PROBLEM>
Copy out all of the data below word for word, but leave out the pictures.

DATA TO PROCESS>
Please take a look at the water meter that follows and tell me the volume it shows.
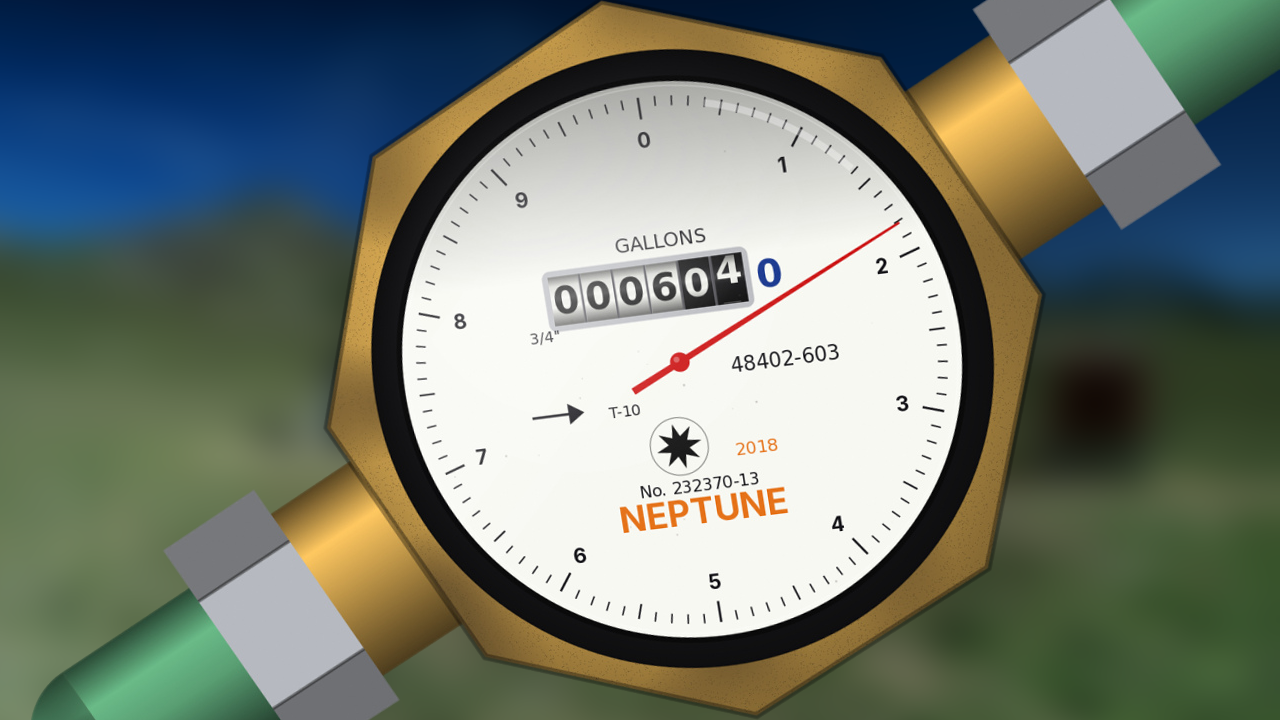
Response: 6041.8 gal
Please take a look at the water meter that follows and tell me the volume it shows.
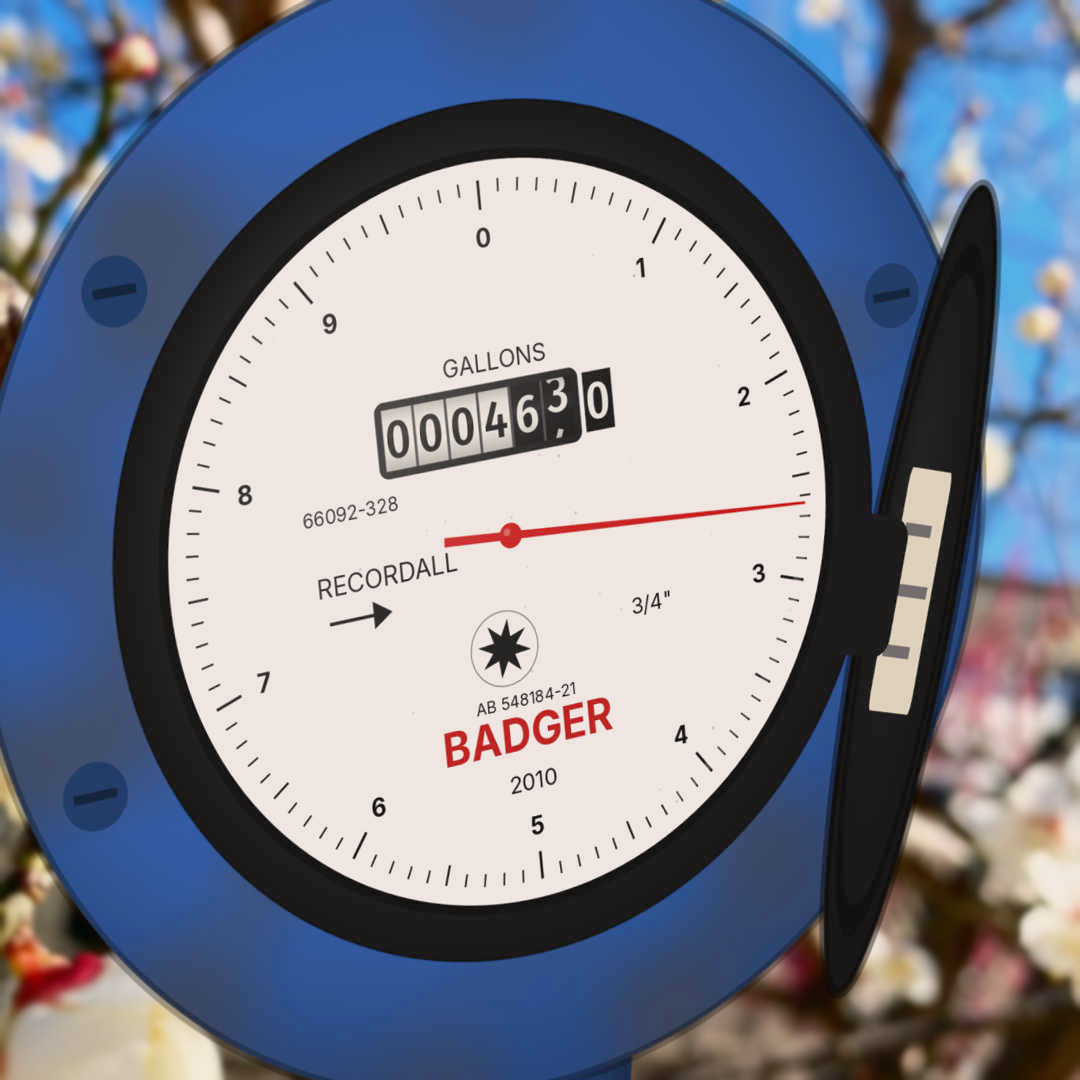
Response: 4632.6 gal
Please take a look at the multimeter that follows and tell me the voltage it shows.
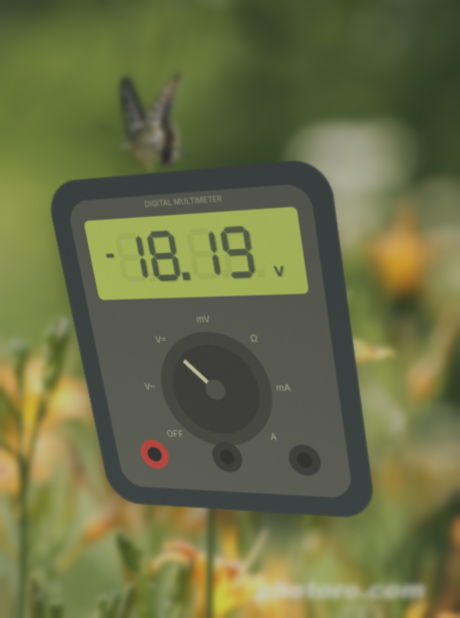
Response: -18.19 V
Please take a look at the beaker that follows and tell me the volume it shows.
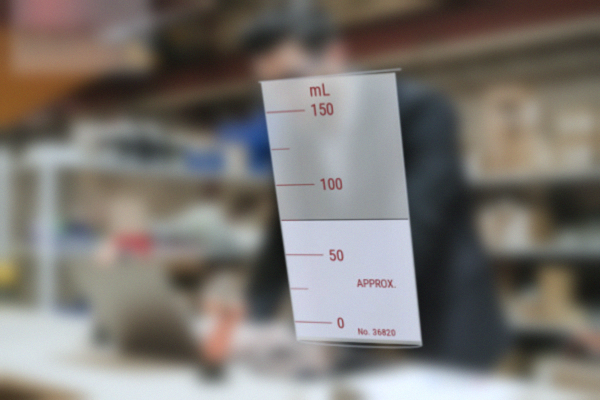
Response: 75 mL
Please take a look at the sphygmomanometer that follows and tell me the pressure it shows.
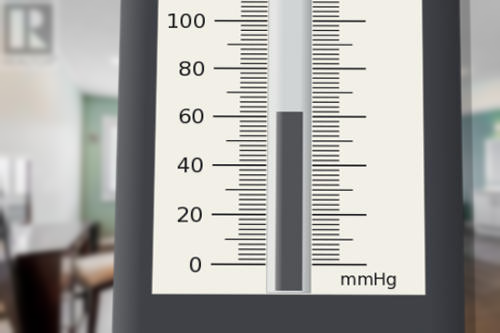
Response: 62 mmHg
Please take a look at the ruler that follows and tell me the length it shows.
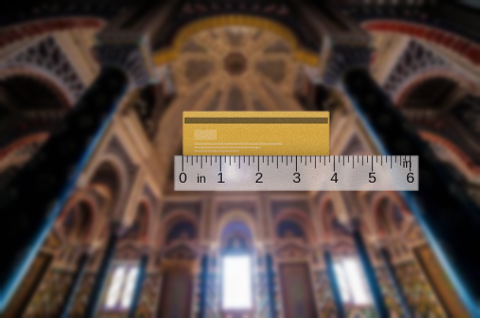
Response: 3.875 in
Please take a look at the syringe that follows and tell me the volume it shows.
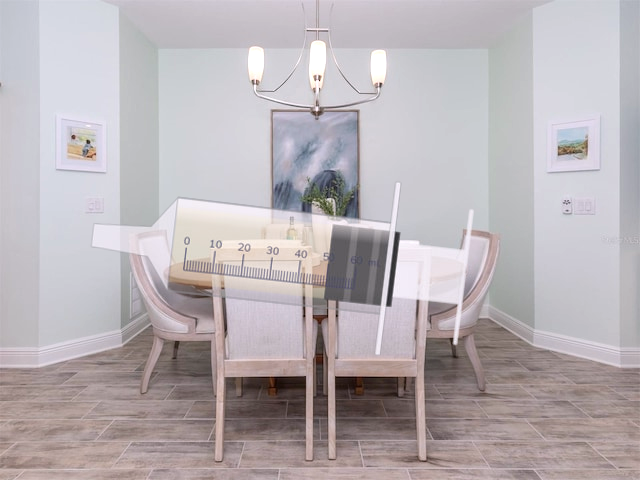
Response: 50 mL
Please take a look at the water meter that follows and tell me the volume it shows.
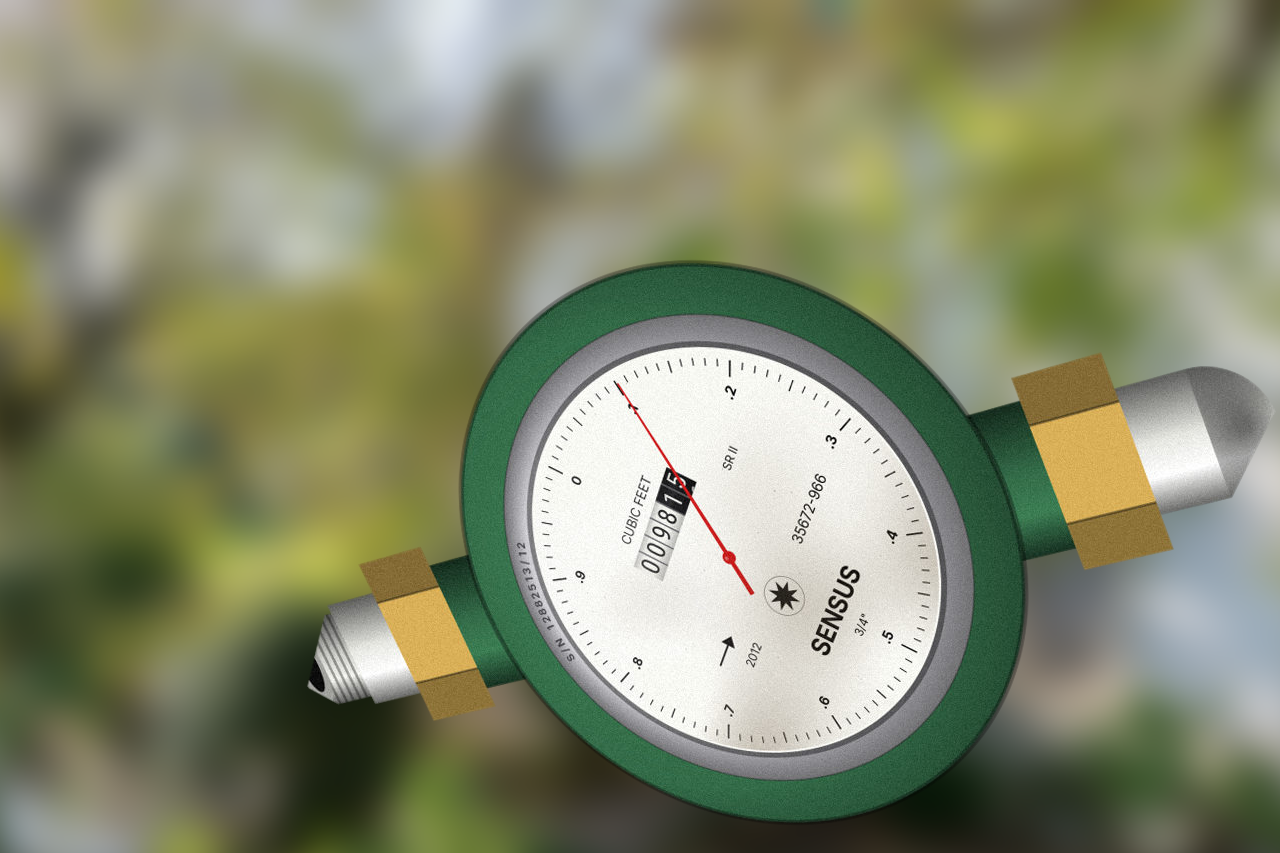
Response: 9815.10 ft³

OUTPUT>
Please take a look at the water meter that follows and tell me the volume it shows.
Response: 6041.8 gal
Please take a look at the water meter that follows and tell me the volume it shows.
Response: 4632.6 gal
Please take a look at the multimeter that follows and tell me the voltage it shows.
Response: -18.19 V
Please take a look at the beaker that follows and tell me the volume it shows.
Response: 75 mL
Please take a look at the sphygmomanometer that follows and tell me the pressure it shows.
Response: 62 mmHg
Please take a look at the ruler that follows and tell me the length it shows.
Response: 3.875 in
Please take a look at the syringe that follows and tell me the volume it shows.
Response: 50 mL
Please take a look at the water meter that follows and tell me the volume it shows.
Response: 9815.10 ft³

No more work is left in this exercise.